=== Begin Enclosure ===

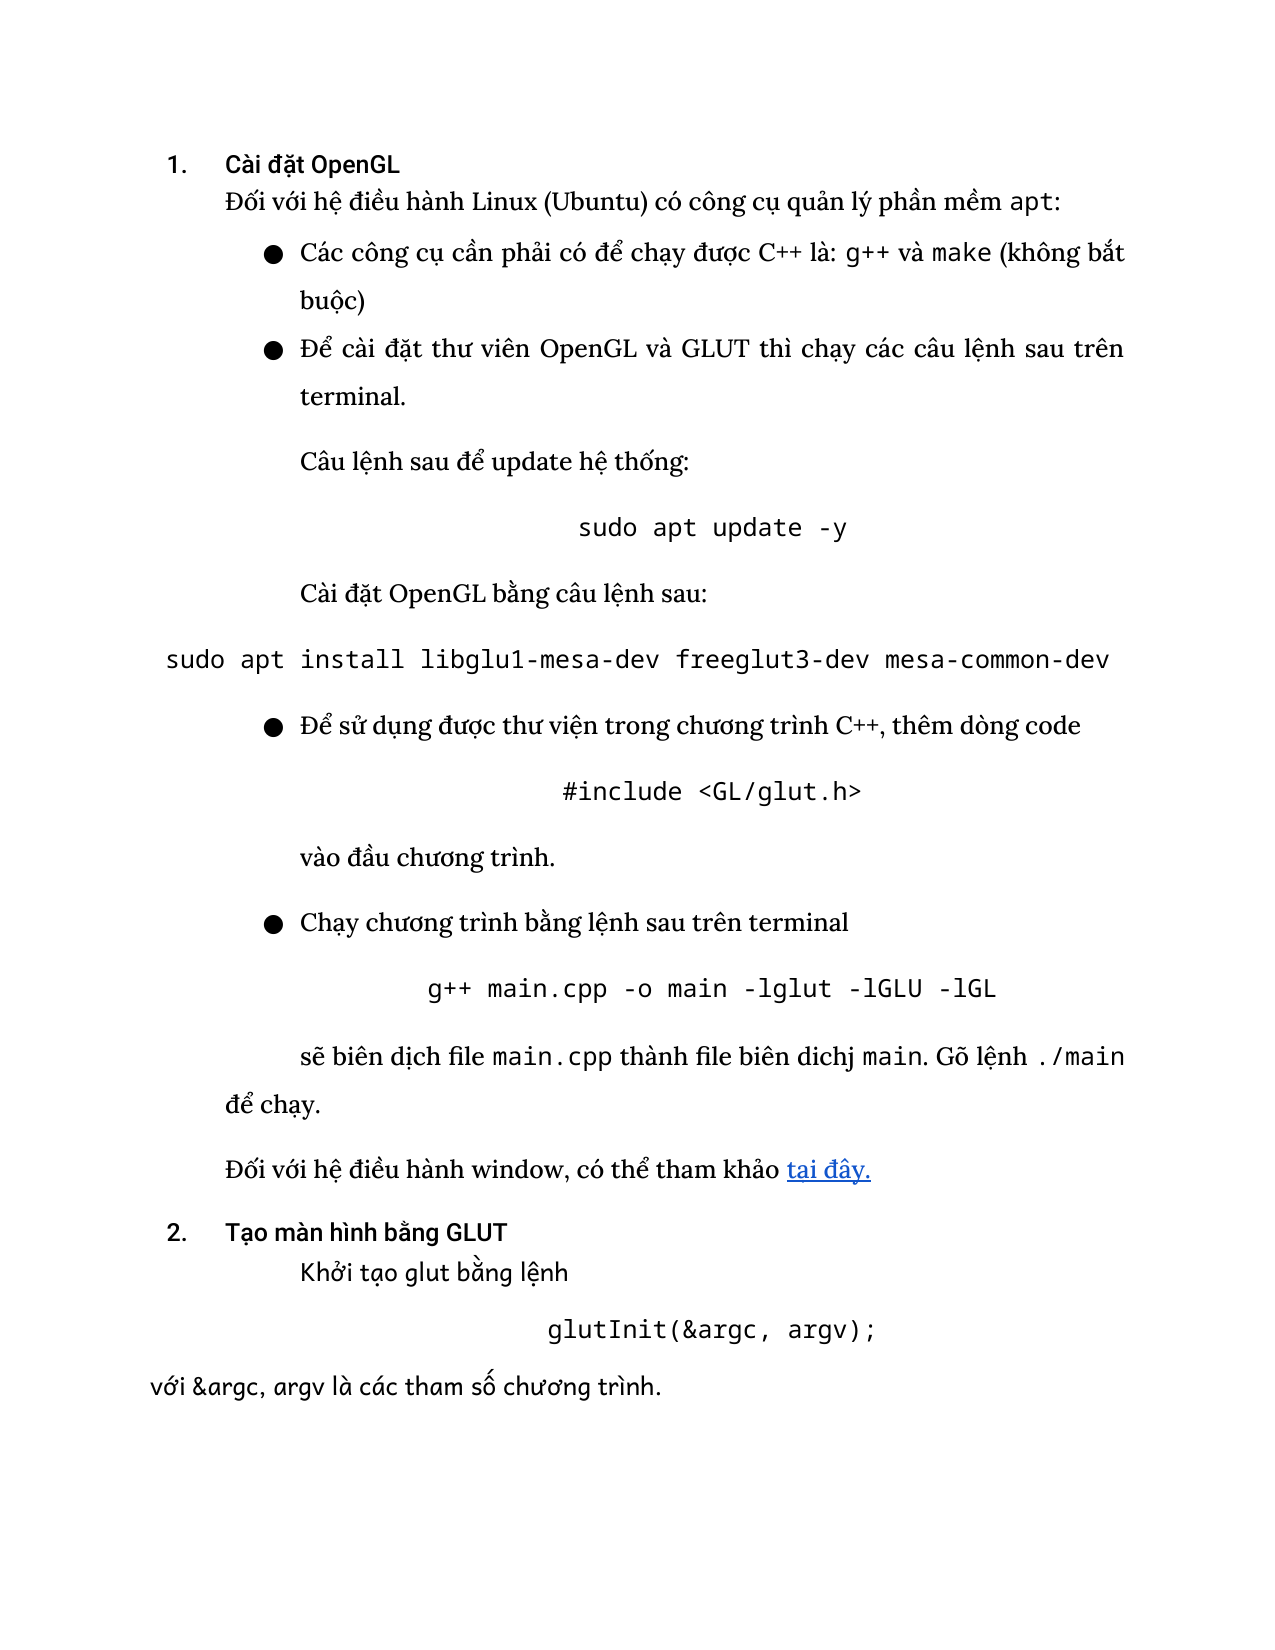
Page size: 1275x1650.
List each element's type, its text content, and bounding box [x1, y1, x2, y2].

text g++ main.cpp -o main -lglut -lGLU -lGL [225, 971, 1125, 1005]
text sudo apt install libglu1-mesa-dev freeglut3-dev mesa-common-dev [150, 642, 1125, 676]
text sẽ biên dịch file main.cpp thành file biên dichj main. Gõ lệnh ./main để chạy. [225, 1038, 1125, 1121]
list Các công cụ cần phải có để chạy được C++ là: g++ và make (không bắt buộc) [262, 234, 1125, 316]
text glutInit(&argc, argv); [225, 1311, 1125, 1346]
list Chạy chương trình bằng lệnh sau trên terminal [262, 906, 1125, 938]
text vào đầu chương trình. [225, 842, 1125, 874]
text Đối với hệ điều hành Linux (Ubuntu) có công cụ quản lý phần mềm apt: [150, 184, 1125, 218]
list Để cài đặt thư viên OpenGL và GLUT thì chạy các câu lệnh sau trên terminal. [262, 332, 1125, 412]
text Đối với hệ điều hành window, có thể tham khảo tại đây. [150, 1153, 1125, 1185]
subtitle Tạo màn hình bằng GLUT [187, 1218, 1125, 1247]
subtitle Cài đặt OpenGL [187, 150, 1125, 179]
text sudo apt update -y [225, 509, 1125, 543]
text Câu lệnh sau để update hệ thống: [225, 445, 1125, 477]
text #include <GL/glut.h> [225, 774, 1125, 808]
list Để sử dụng được thư viện trong chương trình C++, thêm dòng code [262, 709, 1125, 741]
text Cài đặt OpenGL bằng câu lệnh sau: [225, 577, 1125, 609]
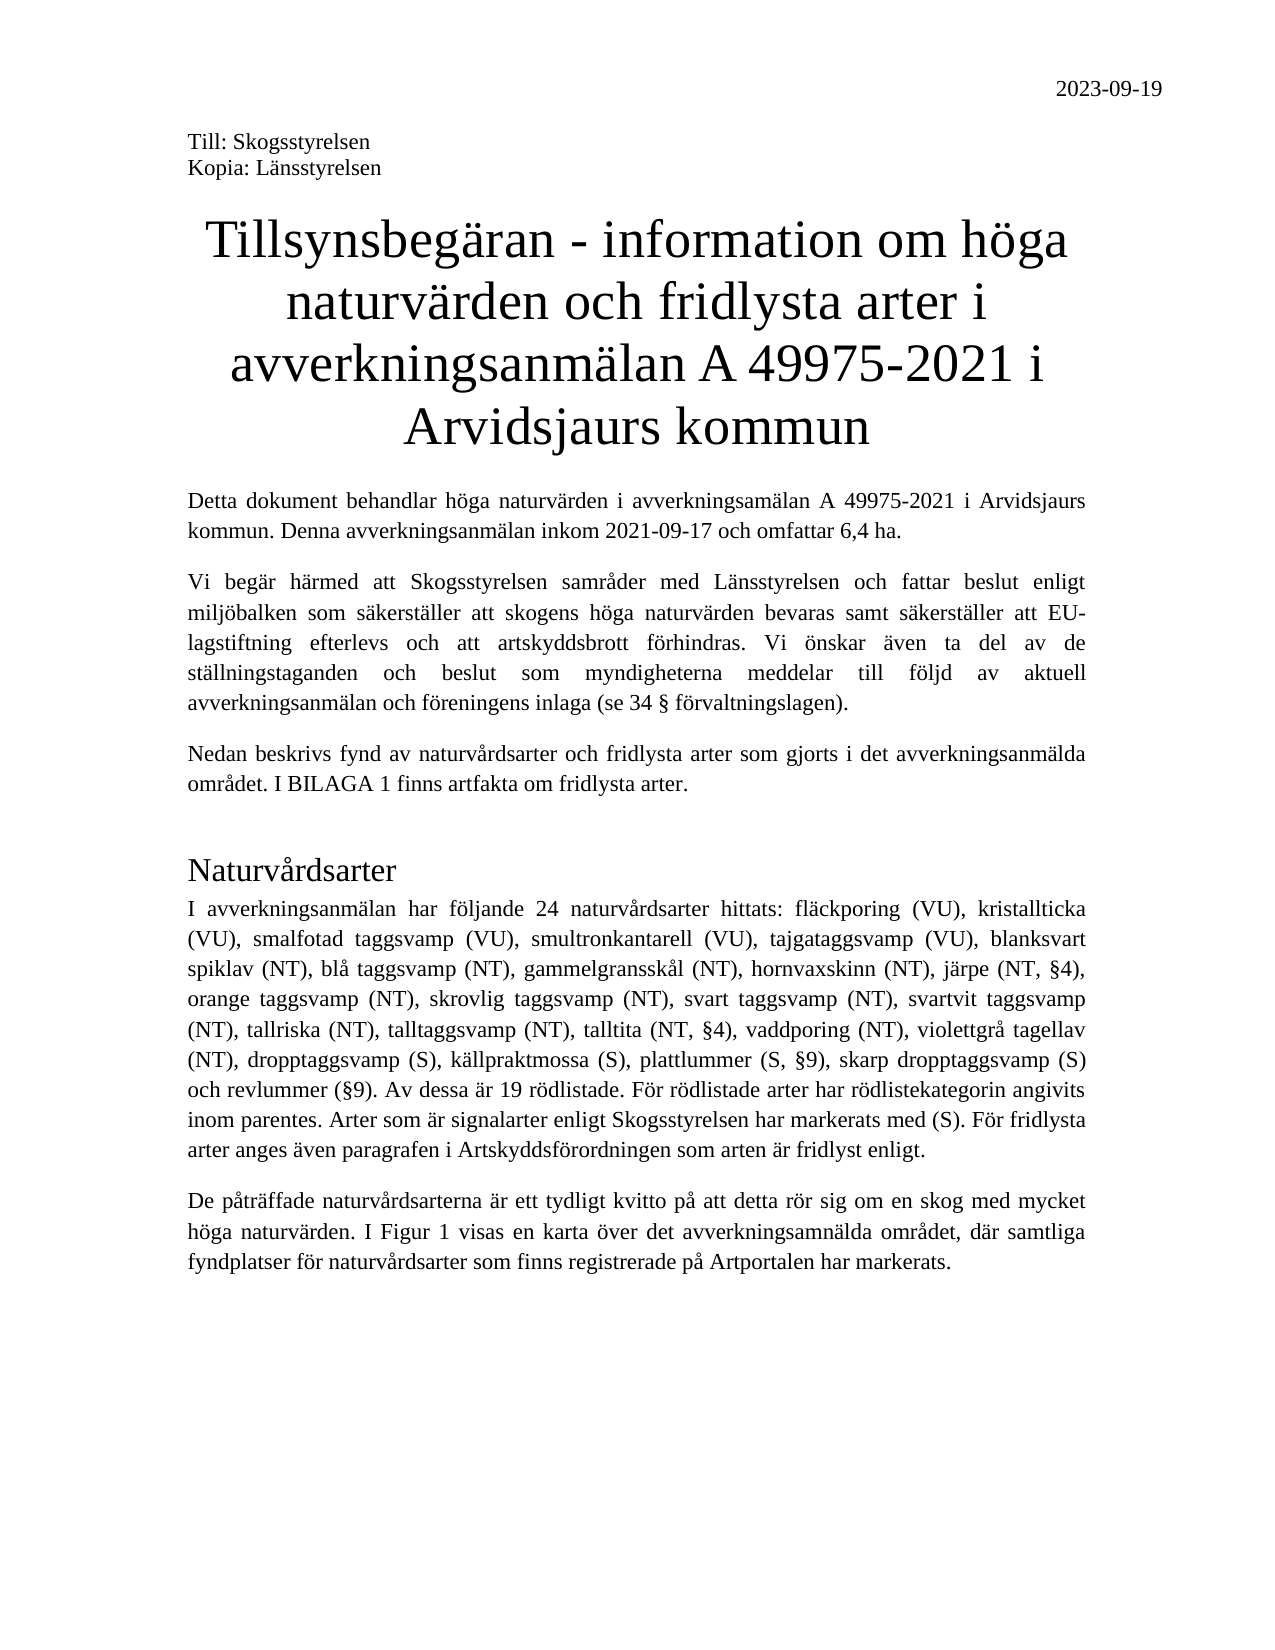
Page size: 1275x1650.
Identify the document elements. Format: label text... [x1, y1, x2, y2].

=== End Enclosure ===

INSTRUCTIONS FOR THE TASK:
Nothing but the pictures is to be left out; repeat the data exactly.

ANSWER SECTION:
Page size: 1275x1650.
List each element's type, its text content, and bounding box [x1, y1, x2, y2].

text g++ main.cpp -o main -lglut -lGLU -lGL [225, 971, 1125, 1005]
text sudo apt install libglu1-mesa-dev freeglut3-dev mesa-common-dev [150, 642, 1125, 676]
text sẽ biên dịch file main.cpp thành file biên dichj main. Gõ lệnh ./main để chạy. [225, 1038, 1125, 1121]
list Các công cụ cần phải có để chạy được C++ là: g++ và make (không bắt buộc) [262, 234, 1125, 316]
text glutInit(&argc, argv); [225, 1311, 1125, 1346]
list Chạy chương trình bằng lệnh sau trên terminal [262, 906, 1125, 938]
text vào đầu chương trình. [225, 842, 1125, 874]
text Đối với hệ điều hành Linux (Ubuntu) có công cụ quản lý phần mềm apt: [150, 184, 1125, 218]
list Để cài đặt thư viên OpenGL và GLUT thì chạy các câu lệnh sau trên terminal. [262, 332, 1125, 412]
text Đối với hệ điều hành window, có thể tham khảo tại đây. [150, 1153, 1125, 1185]
subtitle Tạo màn hình bằng GLUT [187, 1218, 1125, 1247]
subtitle Cài đặt OpenGL [187, 150, 1125, 179]
text sudo apt update -y [225, 509, 1125, 543]
text Câu lệnh sau để update hệ thống: [225, 445, 1125, 477]
text #include <GL/glut.h> [225, 774, 1125, 808]
list Để sử dụng được thư viện trong chương trình C++, thêm dòng code [262, 709, 1125, 741]
text Cài đặt OpenGL bằng câu lệnh sau: [225, 577, 1125, 609]
Page size: 1275x1650.
Identify the document elements. Format: label text... [x1, y1, x2, y2].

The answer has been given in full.